What to produce: Rewrite the material from the line with "order: Poales" to the line with "locality: 12 miles", renaming "collectors" to "collected by" and keeping everything else the same. Leave the pictures out.
** START OF Input records **
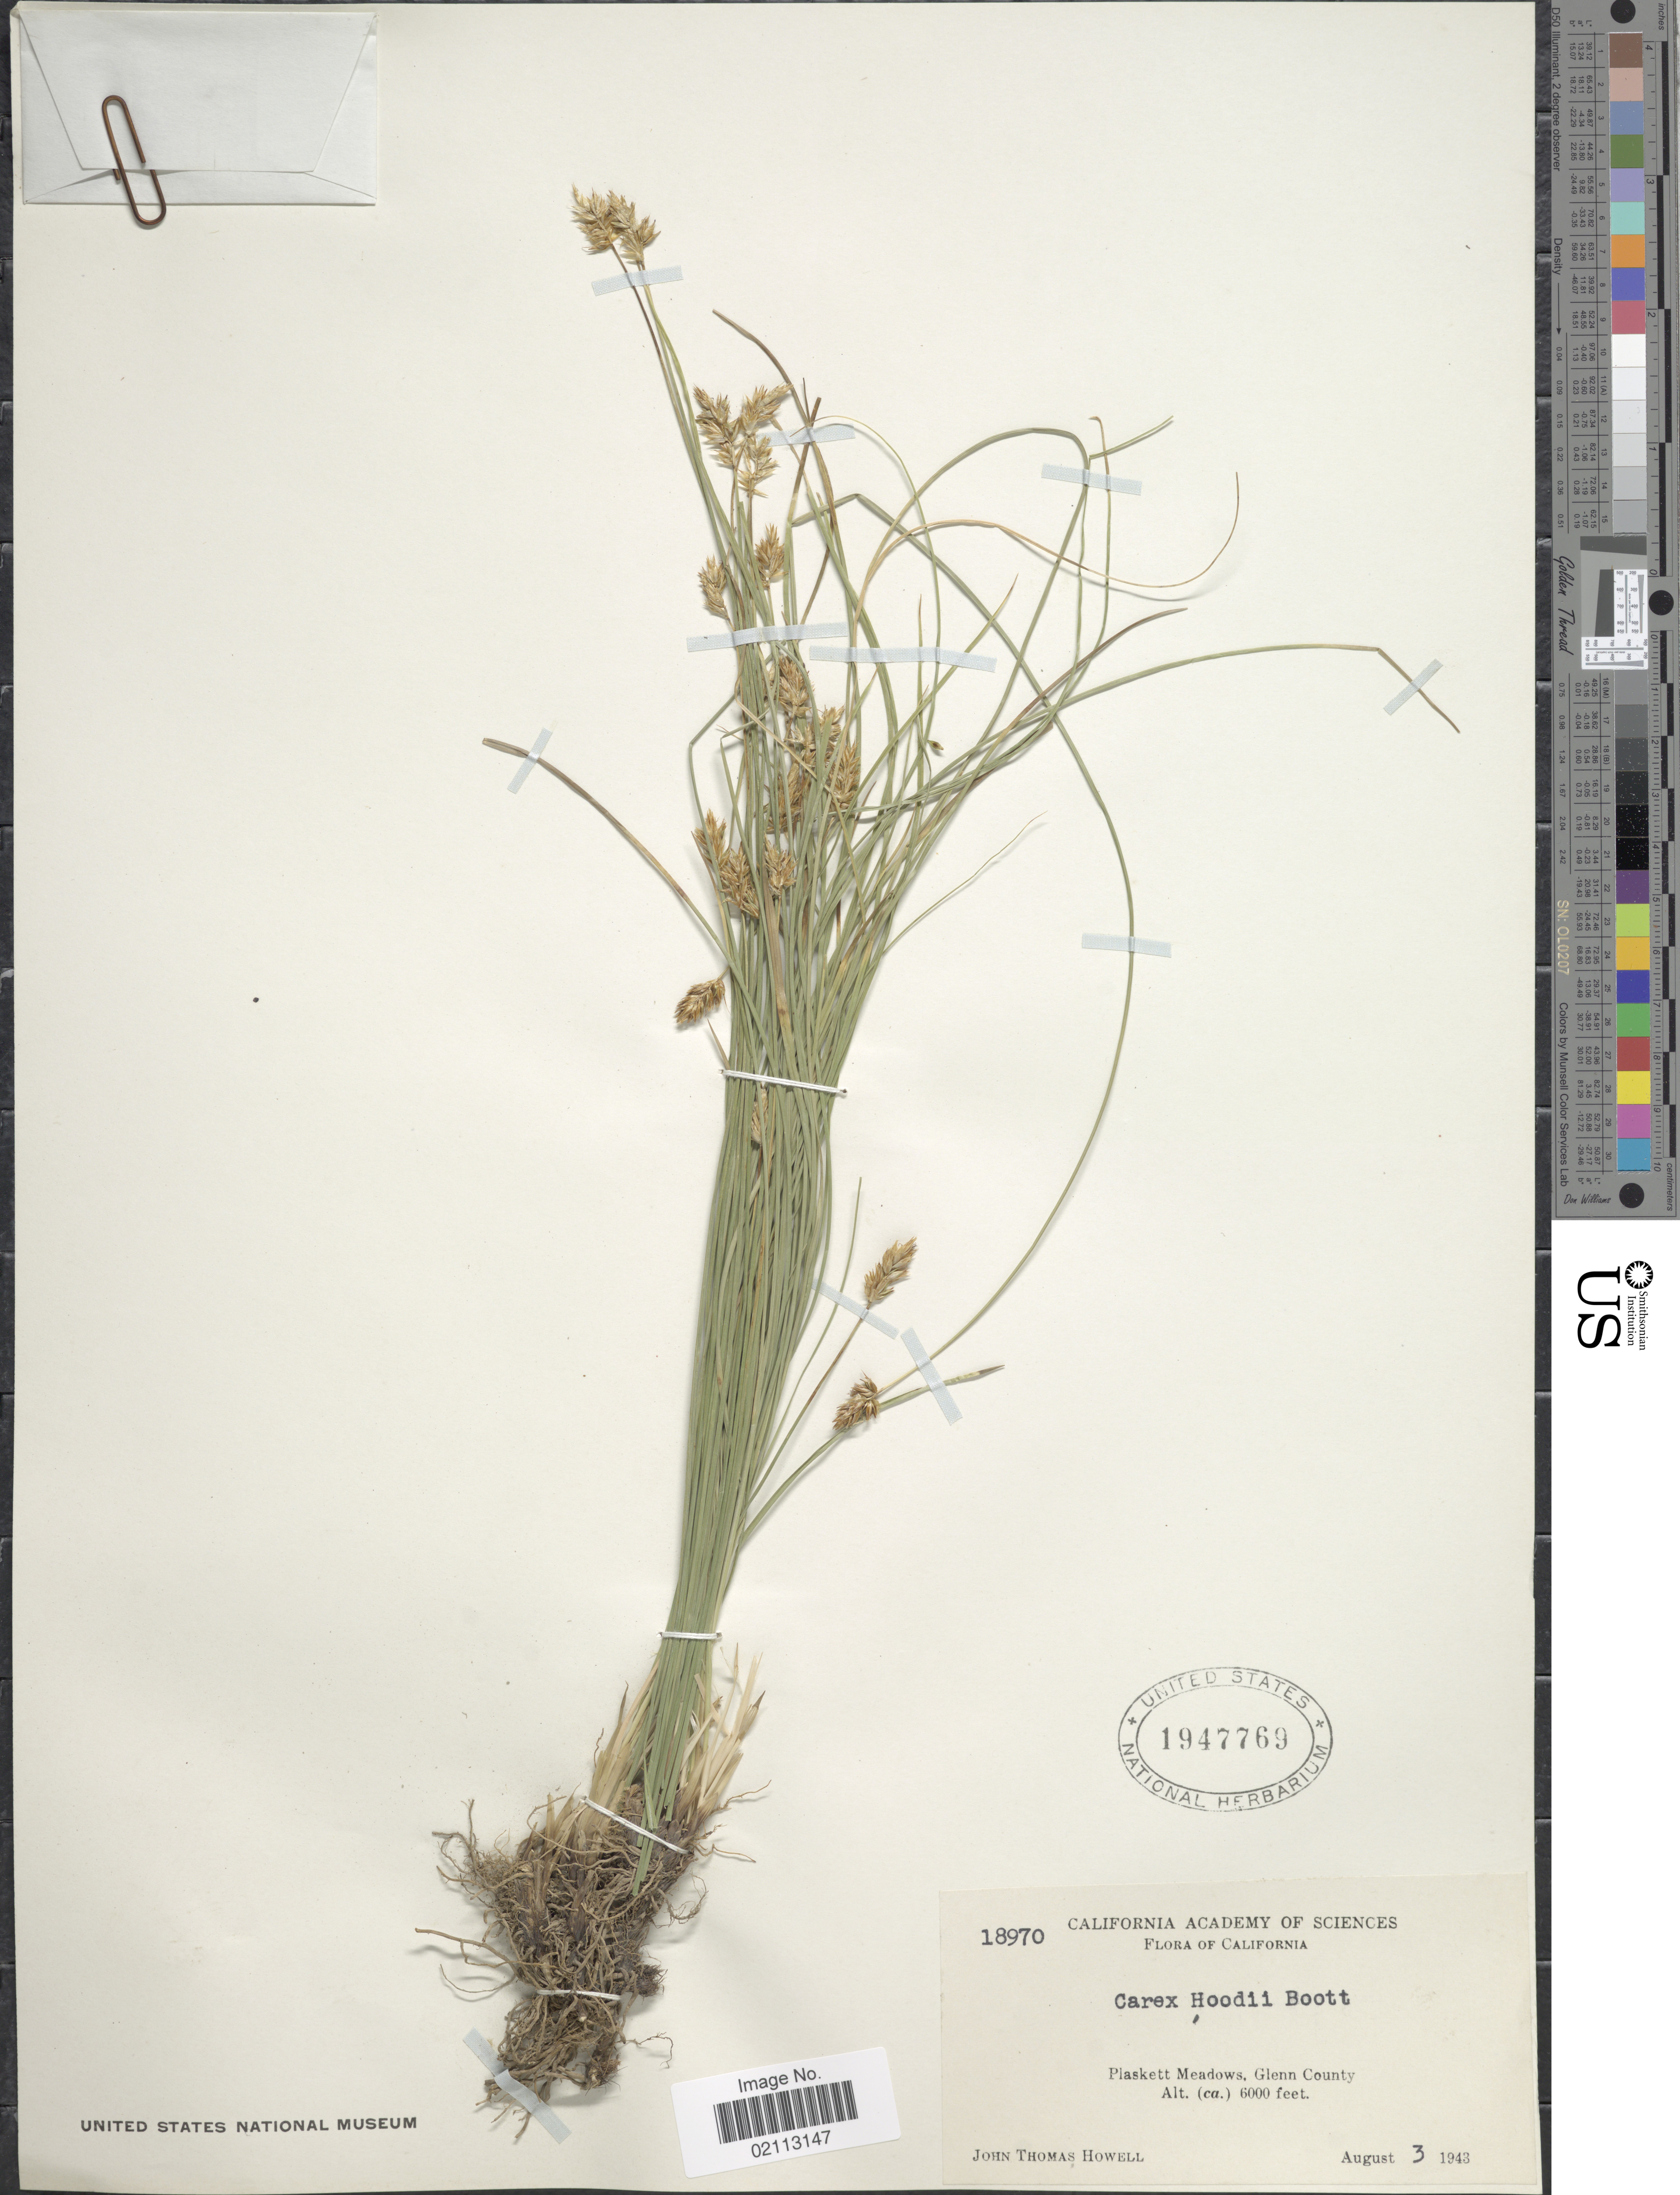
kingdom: Plantae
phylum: Tracheophyta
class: Liliopsida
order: Poales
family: Cyperaceae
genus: Carex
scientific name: Carex hoodii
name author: Boott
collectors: J. T. Howell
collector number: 18970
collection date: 1943-08-03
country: United States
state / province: California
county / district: Glenn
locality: Plaskett Meadows, Glenn County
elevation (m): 1829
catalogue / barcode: US 1947769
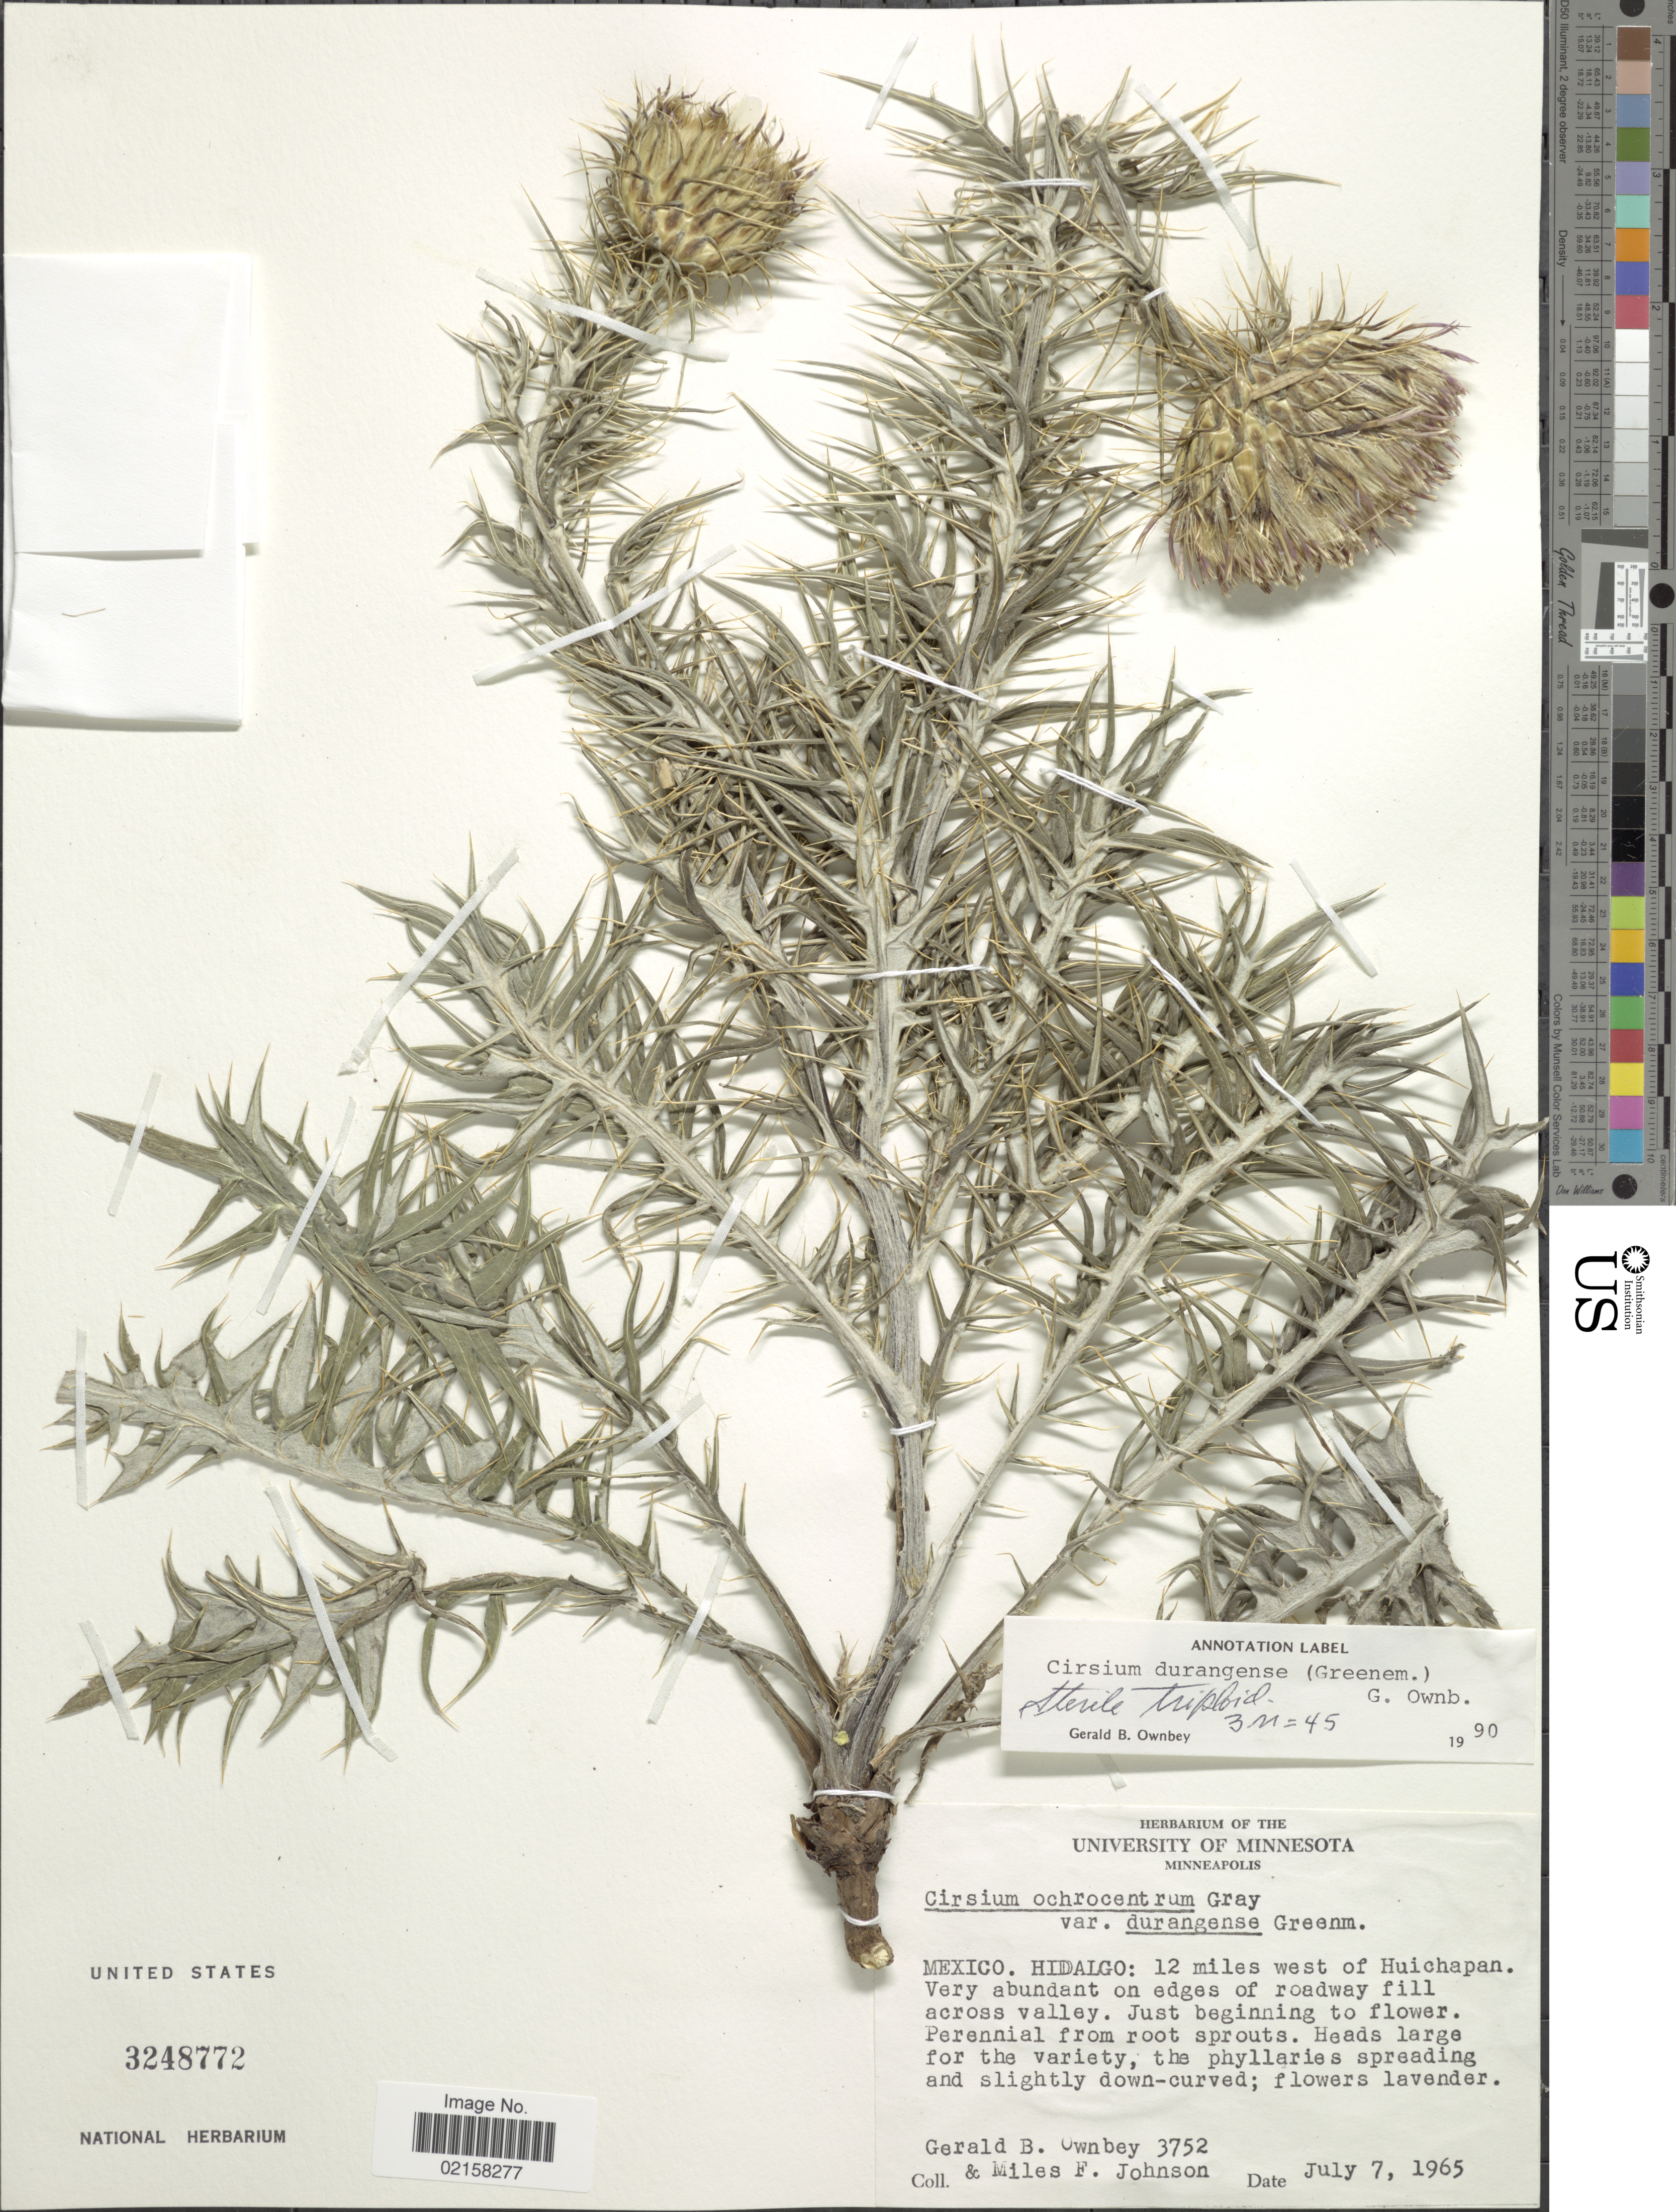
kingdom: Plantae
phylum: Tracheophyta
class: Magnoliopsida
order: Asterales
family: Asteraceae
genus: Cirsium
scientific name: Cirsium durangense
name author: (Greenm.) G.B. Ownbey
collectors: G. B. Ownbey & M. F. Johnson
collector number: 3752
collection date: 1965-07-07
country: Mexico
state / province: Hidalgo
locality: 12 miles west of Huichapan, very abundant on edges or roadway fill across valley.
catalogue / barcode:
** END OF Input records **
Correct response:
order: Poales
family: Cyperaceae
genus: Carex
scientific name: Carex hoodii
name author: Boott
collected by: J. T. Howell
collector number: 18970
collection date: 1943-08-03
country: United States
state / province: California
county / district: Glenn
locality: Plaskett Meadows, Glenn County
elevation (m): 1829
catalogue / barcode: US 1947769
kingdom: Plantae
phylum: Tracheophyta
class: Magnoliopsida
order: Asterales
family: Asteraceae
genus: Cirsium
scientific name: Cirsium durangense
name author: (Greenm.) G.B. Ownbey
collected by: G. B. Ownbey & M. F. Johnson
collector number: 3752
collection date: 1965-07-07
country: Mexico
state / province: Hidalgo
locality: 12 miles west of Huichapan, very abundant on edges or roadway fill across valley.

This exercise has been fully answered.